### Page excerpt
☆ ☆ ☆ ☆

Featuring a seasoned cast including Huang Lei, Hai Qing, Tao Hong, Sha Yi, Yong Mei and Wang Yanhui, the 49-episode show follows stories of three Beijing middle-class families as they prepare their youngsters for gaokao, a critical rite of passage.

The drama engages an audience of all age groups by focusing on three families — an optimistic couple with a poorly-performing son and a genius nephew; a divorced couple who later reunites for the sake of their daughter; and a pair of officials struggling to reconnect with their rebellious son after a six-year absence from his life.

As the drama progressed, it saw its score on Douban, China's largest film and TV review site, climb from 8.0 out of 10 to 8.3, making it the highest scorer among all series released through satellite channels in 2019 thus far.

Is there a magic formula this smash hit followed on its road to success? Maybe, maybe not. But we have a few ideas.

Theme matters

Time and again, good themes have proven to yield big dividends for any TV and film productions, as they speak directly to the profound and shared elements of the human experience. A Little Reunion is one such drama, epitomizing this quality with a great theme.

Focused on the gaokao, a watershed moment in the lives of most Chinese, the drama can easily trigger floods of bittersweet memories related to the exam.

"Although the series has run for only a month, it seems I have been brought back to 2014, the year when I sat gaokao," reads one popular comment on Weibo, China's Twitter equivalent.

"Once again I dreamt of racking my brain to answer questions during a mock exam in the senior year of high school. It made me so nervous and I was still in a daze after waking up. I should've not watched the finale of A little Reunion, which is so like reality," reads a Weibo post.

Such posts and comments have been common since the series premiered a month ago. Gaokao, deemed the most likely means of upward social mobility — especially for those from rural families and low-income households — is inarguably the biggest challenge to the mettle of candidates and their parents, resulting in stronger familial bonds as children and parents share anxiety, tears and joy together.

Therefore, tapping gaokao — the reservoir of national memories — the show with stories unfolding in three households has struck a chord with millions of audience members by enabling them to see themselves in the characters and recall their own stories.

☆ ☆ ☆ ☆

### Explore the material
**A.** In the article on A Little Reunion, how did the drama's Douban score change as the series progressed?
**B.** Please carry on the article on A Little Reunion from its last sentence.
The records have no connection to the article on A Little Reunion.

### Source data

☆ ☆ ☆ ☆

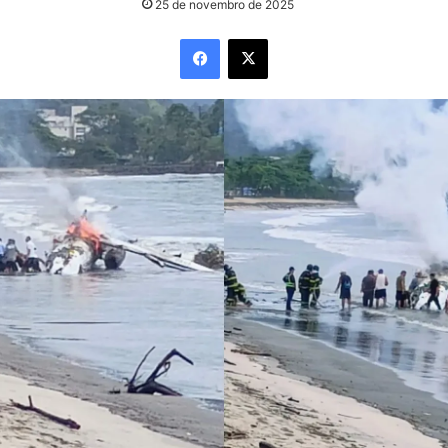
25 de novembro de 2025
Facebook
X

☆ ☆ ☆ ☆

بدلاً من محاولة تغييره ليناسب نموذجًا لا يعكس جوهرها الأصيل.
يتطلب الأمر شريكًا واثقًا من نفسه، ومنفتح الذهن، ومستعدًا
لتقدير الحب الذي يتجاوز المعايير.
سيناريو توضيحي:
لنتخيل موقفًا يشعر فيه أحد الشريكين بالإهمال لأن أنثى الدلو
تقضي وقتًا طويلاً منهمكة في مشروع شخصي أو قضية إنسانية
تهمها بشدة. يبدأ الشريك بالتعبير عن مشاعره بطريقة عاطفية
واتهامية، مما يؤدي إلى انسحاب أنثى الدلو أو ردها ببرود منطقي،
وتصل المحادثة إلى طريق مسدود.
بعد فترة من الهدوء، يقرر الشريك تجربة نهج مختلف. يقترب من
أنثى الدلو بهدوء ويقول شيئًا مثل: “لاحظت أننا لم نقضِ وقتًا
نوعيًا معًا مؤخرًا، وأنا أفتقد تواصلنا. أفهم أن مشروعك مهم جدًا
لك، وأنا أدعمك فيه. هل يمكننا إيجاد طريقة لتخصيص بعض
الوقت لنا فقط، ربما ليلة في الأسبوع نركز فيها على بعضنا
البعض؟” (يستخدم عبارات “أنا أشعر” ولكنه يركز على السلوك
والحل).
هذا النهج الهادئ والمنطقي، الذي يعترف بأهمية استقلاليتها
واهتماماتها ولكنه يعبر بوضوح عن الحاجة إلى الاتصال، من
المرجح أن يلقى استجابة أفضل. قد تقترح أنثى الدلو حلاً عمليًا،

☆ ☆ ☆ ☆

### Activity answers
**A.** It rose from 8.0 out of 10 to 8.3.

**B.**
Finely-honed details

Another key ingredient for the success of this realistic series lies in its specific details, which many audience members hailed as "authentic".

To present a warts-and-all portrayal of how three families brace their children for the all-important exam, chief scriptwriter Huang Lei said he mainly used the stories of his friends, relatives and neighbors.

Scriptwriters also visited and interviewed many families with children who have sat or are preparing for gaokao to learn their stories, which the scriptwriters later used to enrich the plot and enhance authenticity.

Many audience members took to social media, saying they also suffered from insomnia ahead of gaokao like the character Yingzi did in the show, and confessing their mothers are also "control freaks" like Song Qian, Yingzi's mother.

Lines in the show are also highly praised as down-to-earth. For example, in the first episode, when Tong Wenjie scolded her son after he made trouble at school, her line – "Don't call me mom. I'm not your mom," – went viral on the internet as many viewers commented that was exactly what they heard their mothers say in anger.

Moreover, important news in the past year such as martial arts novelist Louis Cha's death and the downward pressure on China's economy are ingeniously woven into the plot, making the plot much livelier.

Discerning audiences also point out all the dates in show are in strict accordance with the calendar, and there are textbooks and reference materials stacked on students' desks.

"There is no secret to producing a fine realistic series; the most important thing is to present as much reality as possible. Otherwise, the audience would find our show far-fetched," the director said.